CoreLogic Senior Property Economist Kelvin Davidson writes:
CoreLogic’s Buyer Classification figures for April showed a strong return to the market by mortgaged multiple property owners (MPOs) – in other words, investors - with first home buyers (FHBs) also managing to hold their ground last month.
As the first chart (above) shows, mortgaged investors/MPOs increased their share of property purchases nationally from 24% in Q1 as a whole to 25% in April, a level that hasn’t been seen since late 2016 (when investors’ market share was already in decline in the wake of LVR III’s 40% deposit requirement). As an example, Christchurch saw a particularly strong jump in mortgaged investor activity in April (see the second chart).
Of course, we shouldn’t get carried away by a single month of results on its own. However, it’s still worth paying attention to, and suggests that many investors remain confident about the returns they can generate from property, even despite extra costs such as higher insulation standards and the tax ring-fence for losses. Note that April’s figure is not a response to the scrapping of capital gains tax (CGT) either – CGT was abandoned on 17th April, and given the time it takes to settle a property purchase, these figures can’t have been affected to any great degree.
FHBs held their ground too, as they continue to tap KiwiSaver for at least part of their deposit and/or compromise on the property itself (either location or type), hence allowing access to cheaper segments. The Welcome Home Loan scheme will also be successfully assisting some FHBs - about 8% in 2018 - into the market (and it actually also seems to be the template for Australia’s proposed First Home Loan Deposit Scheme). Indeed, although the upwards trend in FHBs’ market share has flattened off, at 23% of purchases in April it’s still a high figure by past standards.

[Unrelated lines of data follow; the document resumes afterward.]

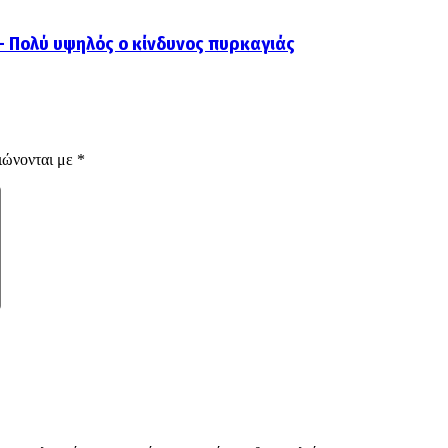
 – Πολύ υψηλός ο κίνδυνος πυρκαγιάς
ιώνονται με
*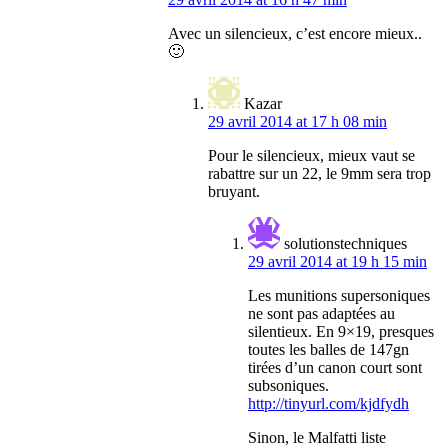
Avec un silencieux, c’est encore mieux..
🙂
Kazar
29 avril 2014 at 17 h 08 min
Pour le silencieux, mieux vaut se
rabattre sur un 22, le 9mm sera trop
bruyant.
solutionstechniques
29 avril 2014 at 19 h 15 min
Les munitions supersoniques
ne sont pas adaptées au
silentieux. En 9×19, presques
toutes les balles de 147gn
tirées d’un canon court sont
subsoniques.
http://tinyurl.com/kjdfydh
Sinon, le Malfatti liste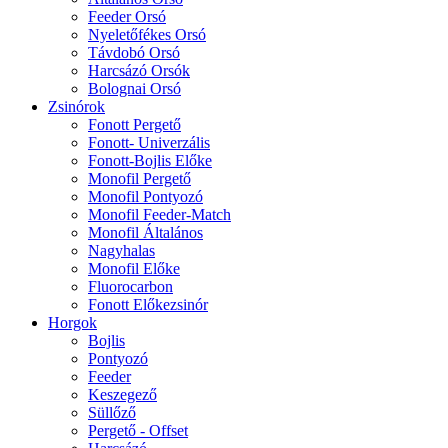
Feeder Orsó
Nyeletőfékes Orsó
Távdobó Orsó
Harcsázó Orsók
Bolognai Orsó
Zsinórok
Fonott Pergető
Fonott- Univerzális
Fonott-Bojlis Előke
Monofil Pergető
Monofil Pontyozó
Monofil Feeder-Match
Monofil Általános
Nagyhalas
Monofil Előke
Fluorocarbon
Fonott Előkezsinór
Horgok
Bojlis
Pontyozó
Feeder
Keszegező
Süllőző
Pergető - Offset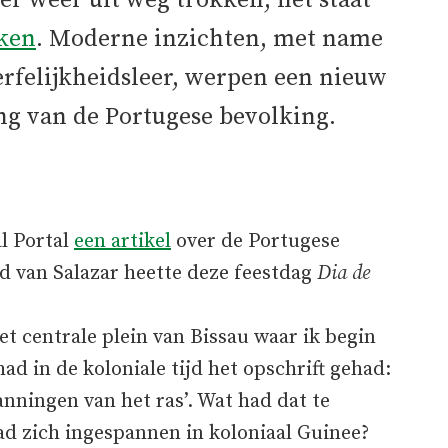
er weer uit weg trokken, het staat
ken
. Moderne inzichten, met name
erfelijkheidsleer, werpen een nieuw
ing van de Portugese bevolking.
al Portal
een artikel
over de Portugese
ijd van Salazar heette deze feestdag
Dia de
 centrale plein van Bissau waar ik begin
d in de koloniale tijd het opschrift gehad:
panningen van het ras’. Wat had dat te
ad zich ingespannen in koloniaal Guinee?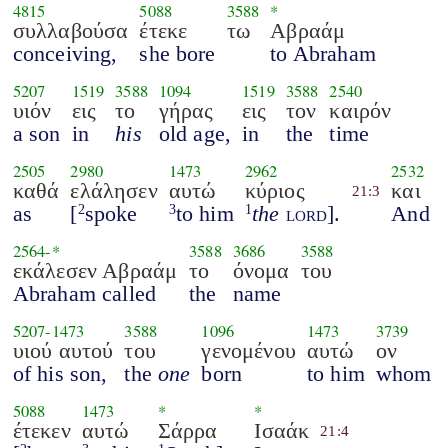
4815
5088
3588
*
συλλαβούσα
έτεκε
τω
Αβραάμ
conceiving,
she bore
to Abraham
5207
1519
3588
1094
1519
3588
2540
υιόν
εις
το
γήρας
εις
τον
καιρόν
a son
in
his
old age,
in
the
time
2505
2980
1473
2962
2532
καθά
ελάλησεν
αυτώ
κύριος
και
21:3
as
[
spoke
to him
the
lord
].
And
2
3
1
2564
-*
3588
3686
3588
εκάλεσεν Αβραάμ
το
όνομα
του
Abraham called
the
name
5207
-
1473
3588
1096
1473
3739
υιού αυτού
του
γενομένου
αυτώ
ον
of his son,
the
one
born
to him
whom
5088
1473
*
*
έτεκεν
αυτώ
Σάρρα
Ισαάκ
21:4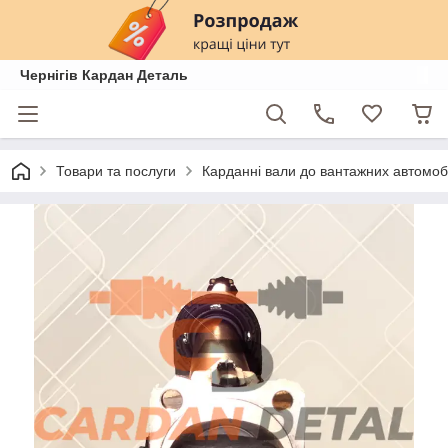
Чернігів Кардан Деталь
Товари та послуги
Карданні вали до вантажних автомобі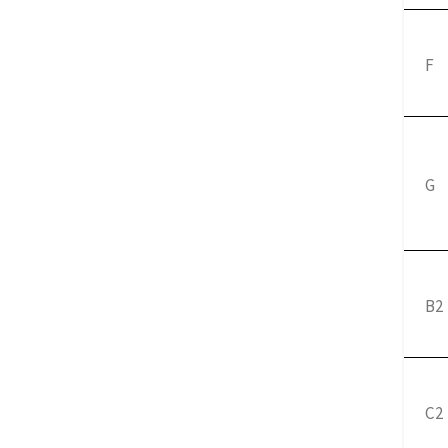
F
G
B2
C2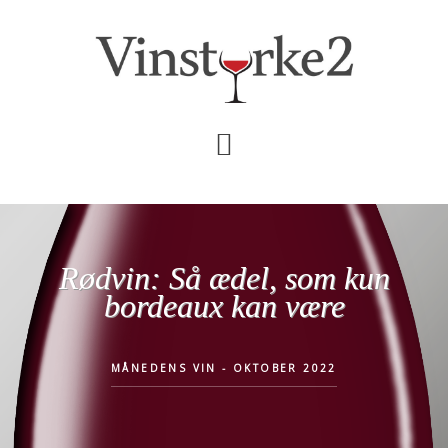
Skip
Gå
til
direkte
indhold
til
primær
sidebar
Rødvin: Så ædel, som kun
bordeaux kan være
MÅNEDENS VIN - OKTOBER 2022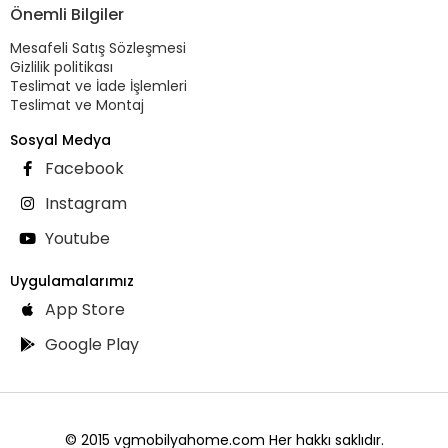
Önemli Bilgiler
Mesafeli Satış Sözleşmesi
Gizlilik politikası
Teslimat ve İade İşlemleri
Teslimat ve Montaj
Sosyal Medya
Facebook
Instagram
Youtube
Uygulamalarımız
App Store
Google Play
© 2015 vgmobilyahome.com Her hakkı saklıdır.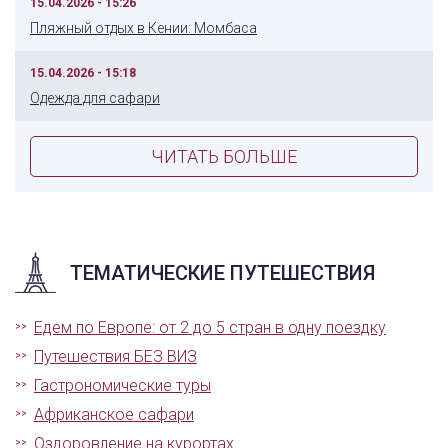
15.04.2026 - 15:26
Пляжный отдых в Кении: Момбаса
15.04.2026 - 15:18
Одежда для сафари
ЧИТАТЬ БОЛЬШЕ
ТЕМАТИЧЕСКИЕ ПУТЕШЕСТВИЯ
Едем по Европе: от 2 до 5 стран в одну поездку
Путешествия БЕЗ ВИЗ
Гастрономические туры
Африканское сафари
Оздоровление на курортах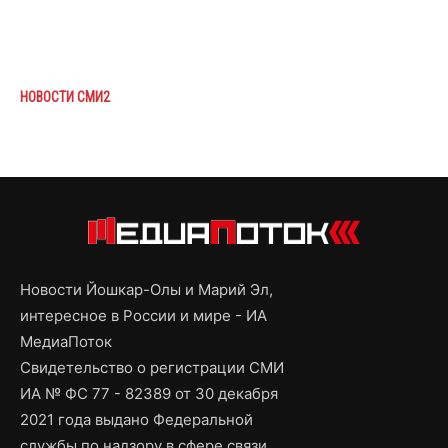
НОВОСТИ СМИ2
Новости Йошкар-Олы и Марий Эл,
интересное в России и мире - ИА
МедиаПоток
Свидетельство о регистрации СМИ
ИА № ФС 77 - 82389 от 30 декабря
2021 года выдано Федеральной
службы по надзору в сфере связи,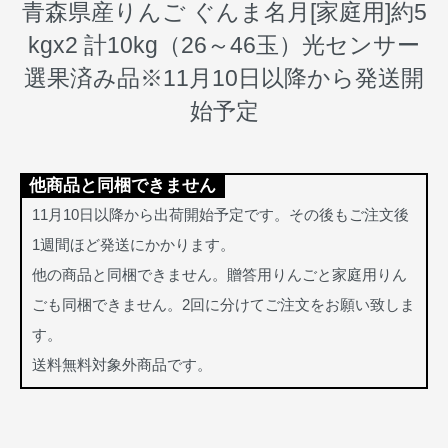
青森県産りんご ぐんま名月[家庭用]約5
kgx2 計10kg（26～46玉）光センサー
選果済み品※11月10日以降から発送開
始予定
他商品と同梱できません
11月10日以降から出荷開始予定です。その後もご注文後
1週間ほど発送にかかります。
他の商品と同梱できません。贈答用りんごと家庭用りん
ごも同梱できません。2回に分けてご注文をお願い致しま
す。
送料無料対象外商品です。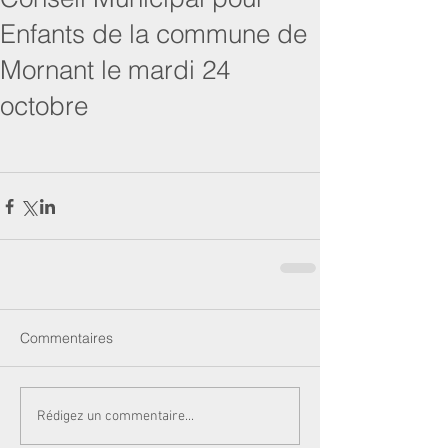
Enfants de la commune de
Mornant le mardi 24
octobre
Commentaires
Rédigez un commentaire...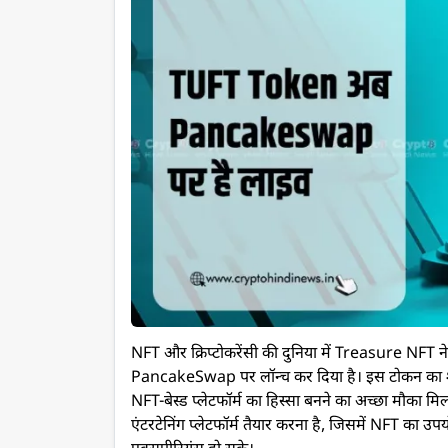
NFT और क्रिप्टोकरेंसी की दुनिया में Treasure NF
PancakeSwap पर लॉन्च कर दिया है। इस टोकन का शुरु
NFT-बेस्ड प्लेटफॉर्म का हिस्सा बनने का अच्छा मौका 
एंटरटेनिंग प्लेटफॉर्म तैयार करना है, जिसमें NFT का उ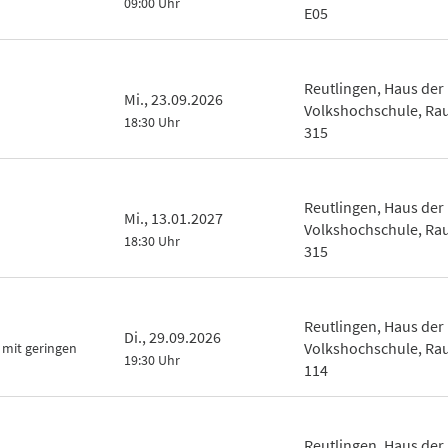
09:00 Uhr
E05
Reutlingen, Haus der
Mi., 23.09.2026
Volkshochschule, R
18:30 Uhr
315
Reutlingen, Haus der
Mi., 13.01.2027
Volkshochschule, R
18:30 Uhr
315
Reutlingen, Haus der
Di., 29.09.2026
Volkshochschule, R
 mit geringen
19:30 Uhr
114
Reutlingen, Haus der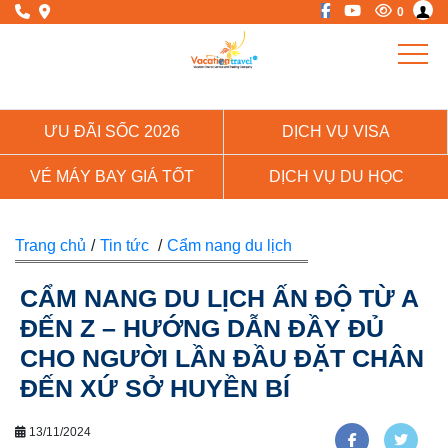
0
ƯU ĐÃI SỐC 2026
DỊCH VỤ VISA
VÉ MÁY BAY GIÁ TỐT
DỊCH VỤ DU HỌC
Trang chủ
/
Tin tức
/
Cẩm nang du lịch
CẨM NANG DU LỊCH ẤN ĐỘ TỪ A
ĐẾN Z – HƯỚNG DẪN ĐẦY ĐỦ
CHO NGƯỜI LẦN ĐẦU ĐẶT CHÂN
ĐẾN XỨ SỞ HUYỀN BÍ
13/11/2024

It’s also interesting that FHBs still have a strong presence in the main centres (e.g. see Auckland in the third chart), even though property generally costs more than in regional markets. Our take on this is the same as what BNZ Chief Economist, Tony Alexander pointed out in his coverage of our figures in his weekly article on May 2nd - along with more amenities and activities, the big pull for the main centres is better job opportunities (especially in sectors such as banking, law, financial services).
Speaking of Auckland, we often hear the complaint that local house prices have been pushed up by an influx of equity-rich buyers from our biggest city. This is undoubtedly a factor at certain times and in certain towns/suburbs, and Hamilton is currently one to watch. The fourth chart is a variation of the figures – splitting investors not by cash/mortgage, but by local/Auckland – and it shows that from a trough of 6% in mid-2018, Auckland investors have raised their share of property purchases across Hamilton back up to 10%. It’s well below the figure of 17% in 2015, when investors in Auckland had their own specific LVR rule and were looking further afield, but the upwards trend is one we’ll be keeping an eye on.